§ Source information:
╭──

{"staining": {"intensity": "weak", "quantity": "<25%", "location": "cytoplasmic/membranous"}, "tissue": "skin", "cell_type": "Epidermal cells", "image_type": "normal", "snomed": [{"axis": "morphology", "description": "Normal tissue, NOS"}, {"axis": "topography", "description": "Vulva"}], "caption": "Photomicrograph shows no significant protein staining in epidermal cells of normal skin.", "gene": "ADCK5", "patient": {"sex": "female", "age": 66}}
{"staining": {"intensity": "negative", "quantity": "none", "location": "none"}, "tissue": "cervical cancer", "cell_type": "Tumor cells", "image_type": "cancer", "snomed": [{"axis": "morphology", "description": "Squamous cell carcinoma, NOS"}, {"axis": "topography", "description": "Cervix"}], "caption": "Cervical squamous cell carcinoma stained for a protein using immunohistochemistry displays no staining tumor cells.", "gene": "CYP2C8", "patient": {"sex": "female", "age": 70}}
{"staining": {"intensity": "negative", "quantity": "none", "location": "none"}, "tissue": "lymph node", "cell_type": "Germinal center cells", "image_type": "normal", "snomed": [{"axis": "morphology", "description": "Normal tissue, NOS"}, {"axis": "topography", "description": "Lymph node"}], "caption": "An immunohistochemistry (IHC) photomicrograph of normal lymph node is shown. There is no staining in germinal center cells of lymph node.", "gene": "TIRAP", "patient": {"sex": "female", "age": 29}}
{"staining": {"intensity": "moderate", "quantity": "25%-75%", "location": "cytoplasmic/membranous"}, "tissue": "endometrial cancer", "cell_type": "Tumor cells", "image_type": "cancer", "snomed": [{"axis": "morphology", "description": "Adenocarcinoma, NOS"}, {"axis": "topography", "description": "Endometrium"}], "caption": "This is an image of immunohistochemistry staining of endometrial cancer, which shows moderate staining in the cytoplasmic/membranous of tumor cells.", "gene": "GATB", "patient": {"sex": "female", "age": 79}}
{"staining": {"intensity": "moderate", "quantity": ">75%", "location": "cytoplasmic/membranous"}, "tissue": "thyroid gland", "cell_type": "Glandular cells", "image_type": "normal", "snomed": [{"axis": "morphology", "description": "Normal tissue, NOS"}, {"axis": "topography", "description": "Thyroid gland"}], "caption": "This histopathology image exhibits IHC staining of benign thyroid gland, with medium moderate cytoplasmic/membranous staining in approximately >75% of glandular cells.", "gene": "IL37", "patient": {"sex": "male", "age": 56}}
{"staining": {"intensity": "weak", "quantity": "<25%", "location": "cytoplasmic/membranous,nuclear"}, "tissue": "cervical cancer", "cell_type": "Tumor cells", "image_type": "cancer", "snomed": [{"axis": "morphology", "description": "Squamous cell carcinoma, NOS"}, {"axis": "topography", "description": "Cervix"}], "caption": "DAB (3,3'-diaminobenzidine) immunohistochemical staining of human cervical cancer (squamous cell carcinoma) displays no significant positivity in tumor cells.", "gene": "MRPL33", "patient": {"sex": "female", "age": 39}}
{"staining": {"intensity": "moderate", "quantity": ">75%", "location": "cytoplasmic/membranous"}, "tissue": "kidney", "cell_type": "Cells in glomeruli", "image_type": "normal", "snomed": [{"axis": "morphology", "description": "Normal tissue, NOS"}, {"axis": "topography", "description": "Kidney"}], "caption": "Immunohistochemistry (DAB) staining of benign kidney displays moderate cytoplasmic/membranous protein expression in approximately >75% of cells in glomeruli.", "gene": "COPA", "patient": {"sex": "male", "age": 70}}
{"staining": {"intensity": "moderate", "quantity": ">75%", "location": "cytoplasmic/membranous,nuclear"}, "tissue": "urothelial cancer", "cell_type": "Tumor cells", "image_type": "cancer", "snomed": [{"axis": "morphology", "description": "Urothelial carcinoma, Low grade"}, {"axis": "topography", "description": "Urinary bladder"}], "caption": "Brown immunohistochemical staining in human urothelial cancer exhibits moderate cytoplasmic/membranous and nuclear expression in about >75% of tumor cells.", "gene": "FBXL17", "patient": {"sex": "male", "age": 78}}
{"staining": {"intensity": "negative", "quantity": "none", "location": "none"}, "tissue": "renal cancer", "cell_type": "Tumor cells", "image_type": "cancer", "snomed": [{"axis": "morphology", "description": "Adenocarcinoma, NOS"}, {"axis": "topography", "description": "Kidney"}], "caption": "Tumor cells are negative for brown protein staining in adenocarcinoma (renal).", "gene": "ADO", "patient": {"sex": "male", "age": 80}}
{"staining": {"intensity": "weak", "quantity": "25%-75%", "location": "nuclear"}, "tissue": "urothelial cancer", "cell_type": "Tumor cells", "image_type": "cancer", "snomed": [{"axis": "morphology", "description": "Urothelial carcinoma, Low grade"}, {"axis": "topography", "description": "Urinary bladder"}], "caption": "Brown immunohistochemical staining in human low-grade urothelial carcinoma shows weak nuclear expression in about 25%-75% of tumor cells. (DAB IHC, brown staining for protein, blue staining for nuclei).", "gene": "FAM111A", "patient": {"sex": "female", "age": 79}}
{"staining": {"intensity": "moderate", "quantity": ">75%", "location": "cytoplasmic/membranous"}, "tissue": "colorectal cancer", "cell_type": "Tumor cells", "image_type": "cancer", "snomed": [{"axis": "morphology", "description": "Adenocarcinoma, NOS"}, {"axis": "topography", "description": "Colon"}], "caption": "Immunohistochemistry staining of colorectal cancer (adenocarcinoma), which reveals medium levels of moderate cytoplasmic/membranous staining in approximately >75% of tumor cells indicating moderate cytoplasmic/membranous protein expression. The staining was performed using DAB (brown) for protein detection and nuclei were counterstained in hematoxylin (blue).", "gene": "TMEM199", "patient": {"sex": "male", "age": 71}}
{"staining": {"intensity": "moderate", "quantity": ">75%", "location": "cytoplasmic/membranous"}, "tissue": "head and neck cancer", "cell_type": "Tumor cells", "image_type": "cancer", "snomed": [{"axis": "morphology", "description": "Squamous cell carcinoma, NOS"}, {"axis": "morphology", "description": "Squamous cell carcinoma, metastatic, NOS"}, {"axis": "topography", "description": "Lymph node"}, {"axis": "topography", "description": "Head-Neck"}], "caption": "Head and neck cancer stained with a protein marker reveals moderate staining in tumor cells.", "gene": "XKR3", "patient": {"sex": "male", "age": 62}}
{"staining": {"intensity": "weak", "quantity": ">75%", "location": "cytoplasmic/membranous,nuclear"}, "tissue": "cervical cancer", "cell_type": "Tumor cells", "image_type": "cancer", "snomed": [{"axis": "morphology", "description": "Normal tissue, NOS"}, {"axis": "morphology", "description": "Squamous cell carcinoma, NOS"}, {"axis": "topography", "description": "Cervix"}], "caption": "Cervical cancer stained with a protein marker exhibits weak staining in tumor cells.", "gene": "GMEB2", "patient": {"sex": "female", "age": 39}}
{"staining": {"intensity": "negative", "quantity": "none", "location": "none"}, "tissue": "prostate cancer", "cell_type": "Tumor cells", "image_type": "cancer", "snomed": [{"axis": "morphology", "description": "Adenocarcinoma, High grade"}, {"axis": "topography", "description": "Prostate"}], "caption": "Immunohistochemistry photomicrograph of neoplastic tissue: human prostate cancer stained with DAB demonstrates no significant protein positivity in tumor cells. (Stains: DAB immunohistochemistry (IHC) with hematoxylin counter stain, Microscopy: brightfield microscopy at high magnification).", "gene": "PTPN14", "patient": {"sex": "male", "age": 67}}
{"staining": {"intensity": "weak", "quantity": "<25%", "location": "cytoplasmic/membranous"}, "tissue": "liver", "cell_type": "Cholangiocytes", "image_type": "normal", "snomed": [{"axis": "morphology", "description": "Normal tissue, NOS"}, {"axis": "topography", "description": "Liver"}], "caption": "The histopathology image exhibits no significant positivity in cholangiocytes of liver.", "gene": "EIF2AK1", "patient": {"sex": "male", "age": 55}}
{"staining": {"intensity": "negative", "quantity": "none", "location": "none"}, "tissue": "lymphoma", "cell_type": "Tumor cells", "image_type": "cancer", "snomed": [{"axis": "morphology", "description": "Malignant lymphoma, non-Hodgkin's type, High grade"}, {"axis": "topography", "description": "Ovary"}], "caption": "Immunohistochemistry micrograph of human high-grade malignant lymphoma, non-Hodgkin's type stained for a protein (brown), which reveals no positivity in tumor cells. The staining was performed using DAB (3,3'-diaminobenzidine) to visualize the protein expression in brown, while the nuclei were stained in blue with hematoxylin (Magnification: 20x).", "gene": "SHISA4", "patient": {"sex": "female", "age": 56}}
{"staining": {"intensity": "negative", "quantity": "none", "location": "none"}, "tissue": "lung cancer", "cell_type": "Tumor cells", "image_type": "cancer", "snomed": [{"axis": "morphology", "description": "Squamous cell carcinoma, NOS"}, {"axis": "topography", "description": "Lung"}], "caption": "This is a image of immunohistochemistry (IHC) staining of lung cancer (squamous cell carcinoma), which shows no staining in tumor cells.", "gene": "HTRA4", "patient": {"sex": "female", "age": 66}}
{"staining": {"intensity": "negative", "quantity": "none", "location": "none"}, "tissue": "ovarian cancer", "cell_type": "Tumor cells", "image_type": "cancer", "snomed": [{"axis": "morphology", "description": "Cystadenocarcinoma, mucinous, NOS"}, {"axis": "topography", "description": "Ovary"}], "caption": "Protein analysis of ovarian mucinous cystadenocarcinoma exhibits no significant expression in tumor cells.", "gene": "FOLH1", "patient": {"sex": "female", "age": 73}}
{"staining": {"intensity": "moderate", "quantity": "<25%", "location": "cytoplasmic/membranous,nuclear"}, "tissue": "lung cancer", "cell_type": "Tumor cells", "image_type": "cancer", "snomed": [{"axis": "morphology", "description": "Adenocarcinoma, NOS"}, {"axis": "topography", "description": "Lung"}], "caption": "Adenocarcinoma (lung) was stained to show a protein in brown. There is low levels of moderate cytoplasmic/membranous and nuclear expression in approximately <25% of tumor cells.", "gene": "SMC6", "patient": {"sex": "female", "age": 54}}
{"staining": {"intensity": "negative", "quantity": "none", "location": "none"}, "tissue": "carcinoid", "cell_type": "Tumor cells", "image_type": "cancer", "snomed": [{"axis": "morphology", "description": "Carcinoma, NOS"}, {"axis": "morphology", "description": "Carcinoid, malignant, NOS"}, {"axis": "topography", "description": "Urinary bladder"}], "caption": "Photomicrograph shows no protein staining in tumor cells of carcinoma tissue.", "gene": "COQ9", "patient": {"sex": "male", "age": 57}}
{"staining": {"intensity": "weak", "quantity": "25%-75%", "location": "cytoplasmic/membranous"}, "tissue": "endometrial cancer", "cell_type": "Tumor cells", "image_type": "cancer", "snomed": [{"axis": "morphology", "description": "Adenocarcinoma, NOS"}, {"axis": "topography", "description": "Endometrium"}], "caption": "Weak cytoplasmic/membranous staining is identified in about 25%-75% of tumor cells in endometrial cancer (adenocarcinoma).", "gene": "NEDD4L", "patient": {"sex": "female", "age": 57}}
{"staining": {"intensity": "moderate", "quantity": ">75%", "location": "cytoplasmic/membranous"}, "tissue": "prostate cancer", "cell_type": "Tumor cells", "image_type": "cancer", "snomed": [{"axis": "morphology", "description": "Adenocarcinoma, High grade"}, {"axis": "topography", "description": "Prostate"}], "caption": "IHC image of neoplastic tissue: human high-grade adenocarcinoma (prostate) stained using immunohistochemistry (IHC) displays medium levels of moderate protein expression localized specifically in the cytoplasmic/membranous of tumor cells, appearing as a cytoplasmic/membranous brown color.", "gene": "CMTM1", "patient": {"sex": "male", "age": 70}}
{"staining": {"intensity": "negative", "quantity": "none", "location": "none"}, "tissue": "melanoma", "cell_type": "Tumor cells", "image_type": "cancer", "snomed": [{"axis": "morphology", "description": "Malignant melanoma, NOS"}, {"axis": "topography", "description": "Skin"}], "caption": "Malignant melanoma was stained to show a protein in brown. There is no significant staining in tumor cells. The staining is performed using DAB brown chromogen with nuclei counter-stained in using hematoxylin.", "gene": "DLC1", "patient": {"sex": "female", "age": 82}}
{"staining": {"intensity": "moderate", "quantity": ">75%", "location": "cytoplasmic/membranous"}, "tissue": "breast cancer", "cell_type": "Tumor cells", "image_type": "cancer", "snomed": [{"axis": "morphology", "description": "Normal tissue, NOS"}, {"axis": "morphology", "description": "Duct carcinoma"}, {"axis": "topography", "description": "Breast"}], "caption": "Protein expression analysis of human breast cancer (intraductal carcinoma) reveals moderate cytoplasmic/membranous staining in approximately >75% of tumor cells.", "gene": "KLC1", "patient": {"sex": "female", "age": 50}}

╰──

Within the listing above, give again exactly every line from the line with "image exhibits IHC" through the line with "in human urothelial", both included, and no other line.

{"staining": {"intensity": "moderate", "quantity": ">75%", "location": "cytoplasmic/membranous"}, "tissue": "thyroid gland", "cell_type": "Glandular cells", "image_type": "normal", "snomed": [{"axis": "morphology", "description": "Normal tissue, NOS"}, {"axis": "topography", "description": "Thyroid gland"}], "caption": "This histopathology image exhibits IHC staining of benign thyroid gland, with medium moderate cytoplasmic/membranous staining in approximately >75% of glandular cells.", "gene": "IL37", "patient": {"sex": "male", "age": 56}}
{"staining": {"intensity": "weak", "quantity": "<25%", "location": "cytoplasmic/membranous,nuclear"}, "tissue": "cervical cancer", "cell_type": "Tumor cells", "image_type": "cancer", "snomed": [{"axis": "morphology", "description": "Squamous cell carcinoma, NOS"}, {"axis": "topography", "description": "Cervix"}], "caption": "DAB (3,3'-diaminobenzidine) immunohistochemical staining of human cervical cancer (squamous cell carcinoma) displays no significant positivity in tumor cells.", "gene": "MRPL33", "patient": {"sex": "female", "age": 39}}
{"staining": {"intensity": "moderate", "quantity": ">75%", "location": "cytoplasmic/membranous"}, "tissue": "kidney", "cell_type": "Cells in glomeruli", "image_type": "normal", "snomed": [{"axis": "morphology", "description": "Normal tissue, NOS"}, {"axis": "topography", "description": "Kidney"}], "caption": "Immunohistochemistry (DAB) staining of benign kidney displays moderate cytoplasmic/membranous protein expression in approximately >75% of cells in glomeruli.", "gene": "COPA", "patient": {"sex": "male", "age": 70}}
{"staining": {"intensity": "moderate", "quantity": ">75%", "location": "cytoplasmic/membranous,nuclear"}, "tissue": "urothelial cancer", "cell_type": "Tumor cells", "image_type": "cancer", "snomed": [{"axis": "morphology", "description": "Urothelial carcinoma, Low grade"}, {"axis": "topography", "description": "Urinary bladder"}], "caption": "Brown immunohistochemical staining in human urothelial cancer exhibits moderate cytoplasmic/membranous and nuclear expression in about >75% of tumor cells.", "gene": "FBXL17", "patient": {"sex": "male", "age": 78}}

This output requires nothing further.